Most recently, Celani was approved for a new Native American casino in Clear Lake, Calif., located north of Napa Valley. The 50,000-square-foot facility is expected to open in late 2009 and offer 350 slot machines, as well as 10 table games. He is also principal of Cal-Neva Casino on the north shore of Lake Tahoe in Nevada, which was owned by Frank Sinatra in the 1960s.
It would be less practical to meet in the offices or kitchen/blending room of the new Celani Family Vineyards, which just scored 90 points from Wine Spectator for its first-ever chardonnay and, soon after, 92 points for the infant winery’s signature release, a great big cabernet called Ardore — Italian for passion. It’s in Napa Valley and usually where he’d really rather be.
“Different world today than it was then,” he says. It closes out the story of his early life as a willing and eager child laborer, helping his father, Ben, build metro Detroit’s largest beer distributorship, starting with three borrowed trucks, a blue-collar work ethic, and a talent for meeting people, making friends, and building relationships.
Ben was selling appliances for Sears, Roebuck and Co. in 1964 when he heard that Hamm’s Brewery wanted to return to selling in Michigan.

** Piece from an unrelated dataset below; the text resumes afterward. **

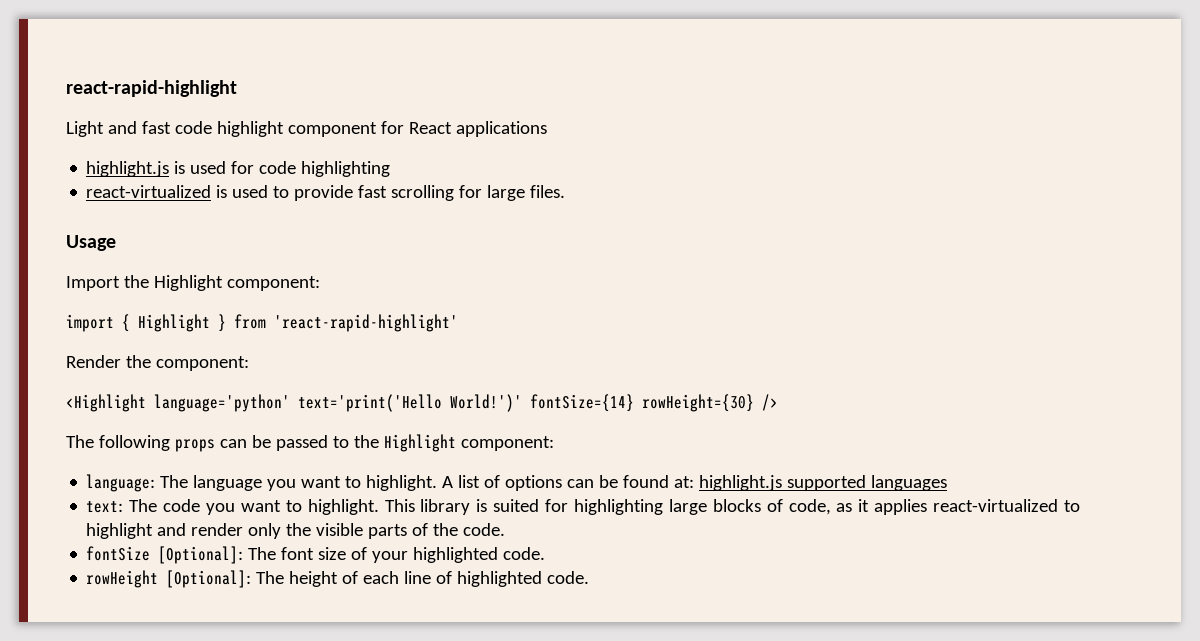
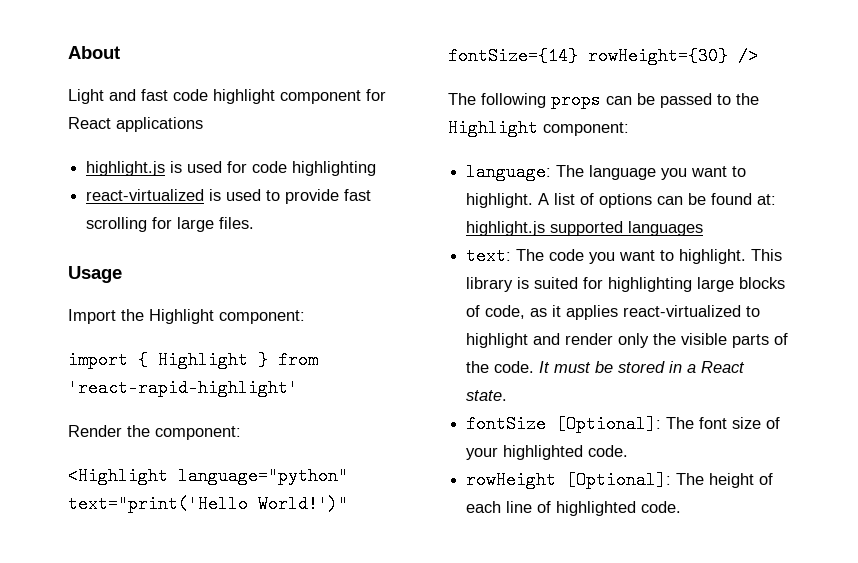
[66,80,237,97] react-rapid-highlight -> [68,46,120,59] About
[154,394,522,412] language='python' text='print('Hello World!')' -> [178,467,348,485] [68,495,348,513] language="python" text="print('Hello World!')"
(506, 529) none -> [539,361,746,373] [466,390,508,401] It must be stored in a React state.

He’d already had a career in the beer business and was still looped into the “beer guy” network. He learned that Hamm’s had found distributors throughout the five-county southeastern region — everywhere but in its largest city.
“Detroit was on the downside,” Celani explains. “There was some tension. It wasn’t an easy place to do business; a lot of the stores had closed up. So it was the roughest market you could get into.” But it was a vacuum waiting to be filled. Ben borrowed his trucks, built a business, and bought an abandoned warehouse on 12th Street and Avery, next to the Grand Trunk Railroad yard.